The resounding message in the Pew report is this: There’s no way the problem in public discourse is going to solve itself. “Between troll attacks, chilling effects of government surveillance and censorship, etc., the internet is becoming narrower every day,” said Randy Bush, a research fellow at Internet Initiative Japan, in his response to Pew.

Many of those polled said that we’re now witnessing the emergence of “flame wars and strategic manipulation” that will only get worse. This goes beyond obnoxious comments, or Donald Trump’s tweets, or even targeted harassment. Instead, we’ve entered the realm of “weaponized narrative” as a 21st-century battle space, as the authors of a recent Defense One essay put it. And just like other battle spaces, humans will need to develop specialized technology for the fight ahead.

Researchers have already used technology to begin to understand what they’re up against. Earlier this month, a team of computer scientists from Stanford University and Cornell University wrote about how they used machine-learning algorithms to forecast whether a person was likely to start trolling. Using their algorithm to analyze a person’s mood and the context of the discussion they were in, the researchers got it right 80 percent of the time.

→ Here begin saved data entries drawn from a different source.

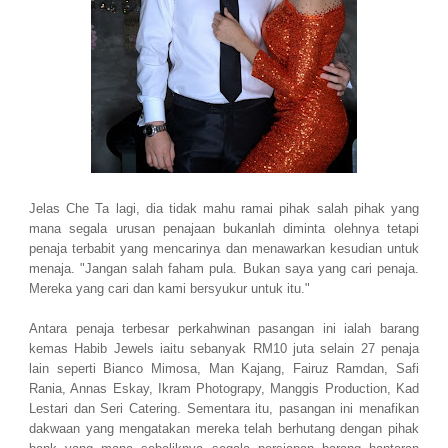
Jelas Che Ta lagi, dia tidak mahu ramai pihak salah pihak yang
mana segala urusan penajaan bukanlah diminta olehnya tetapi
penaja terbabit yang mencarinya dan menawarkan kesudian untuk
menaja. "Jangan salah faham pula. Bukan saya yang cari penaja.
Mereka yang cari dan kami bersyukur untuk itu."
Antara penaja terbesar perkahwinan pasangan ini ialah barang
kemas Habib Jewels iaitu sebanyak RM10 juta selain 27 penaja
lain seperti Bianco Mimosa, Man Kajang, Fairuz Ramdan, Safi
Rania, Annas Eskay, Ikram Photograpy, Manggis Production, Kad
Lestari dan Seri Catering. Sementara itu, pasangan ini menafikan
dakwaan yang mengatakan mereka telah berhutang dengan pihak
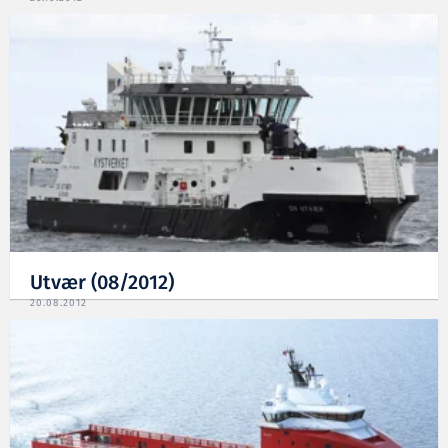
Utvær (08/2012)
20.08.2012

They learned that being in a bad mood makes a person more likely to troll, and that trolling is most frequent late at night (and least frequent in the morning). They also tracked the propensity for trolling behavior to spread. When the first comment in a thread is written by a troll—a nebulous term, but let’s go with it—then it’s twice as likely that additional trolls will chime in compared with a conversation that’s not led by a troll to start, the researchers found. On top of that, the more troll comments there are in a discussion, the more likely it is that participants will start trolling in other, unrelated threads.

“A single troll comment in a discussion—perhaps written by a person who woke up on the wrong side of the bed—can lead to worse moods among other participants, and even more troll comments elsewhere,” the Stanford and Cornell researchers wrote. “As this negative behavior continues to propagate, trolling can end up becoming the norm in communities if left unchecked.”

Using technology to understand when and why people troll is essential, but many people agree that the scale of the problem requires technological solutions. Stopping trolls isn’t as simple as creating spaces that prevent anonymity, many of those surveyed told Pew, because doing so also enables “governments and dominant institutions to even more freely employ surveillance tools to monitor citizens, suppress free speech, and shape social debate,” Pew wrote.

To which Vox Day had this observation:

We're already seeing how companies like Facebook and Google have weaponized the concept of "fake news", and now entire countries are following suit. In what is a crushing refutation of libertarian theory, the Internet and the devolution of what were once civilized anonymous discussion spaces on bulletin boards and CompuServe have clearly demonstrated that Man cannot handle the freedom of a perceived lack of accountability.

There are deeper philosophical aspects to this, that lend additional clarity to traditional thinking about morality and ethics. Even the most devout atheist should be able to recognize at this point that Man was not made for, nor can he reliably handle, even the perceived absence of a Lawgiver to whom he knows he will be held responsible for his actions.

Which lead to one of the commentators in Vox's post stating the obvious:

Freedom to be workable requires that the free be held responsible for their own conduct. Fail to do that and the social disruption will mandate government intervention. That is why oppressive governments tend to treat people like they are children. The irresponsible have to be reigned in, and that justifies the government intervention.

Allow me to make one of my own: "Government" is nothing more than the family patriarch scaled up to cover the whole of the people on the patriarch's (government's) land.

This greatly simplifies "what is good government", because the answer for the home--a strong, mature patriarch--is also the answer for the nation and the kingdom. Stewardship, duty to posterity, and an unrelenting commitment to good order and obedience to divine sovereignty--that's why Man can never be truly "united" under one state; it already HAS a universal sovereign in God and saved via his only begotten son Jesus--and it is also why anarchy is impossible: most people never grow up, and so must be dealt with as children.

And yes, Empire knows this. That's why it relies on exploiting childish foolishness to gain and keep power, why the regimes--whatever their nominal forms--always turn into decadent and degenerate abattoirs run by a Death Cult executing mass human sacrifice (however disguised; abortion counts, and so do needless wars as well as allowing other forms of predation to persist) while actively persecuting Christians and Christianity (including the faithful predecessors thereto).

We are neither machines nor animals, but something else entirely. I am convinced now, by mere observation of the presence of a strong patriarchy vs its absence as well as a strong Christian presence vs its absence, that anarchy is impossible because there must always be a ruler. If it is not your loving Father, then it shall be an abusive stand-in- much as it is in far too many households across the world. Empire desires this, as it is the first abusive step-father. Empire must fall.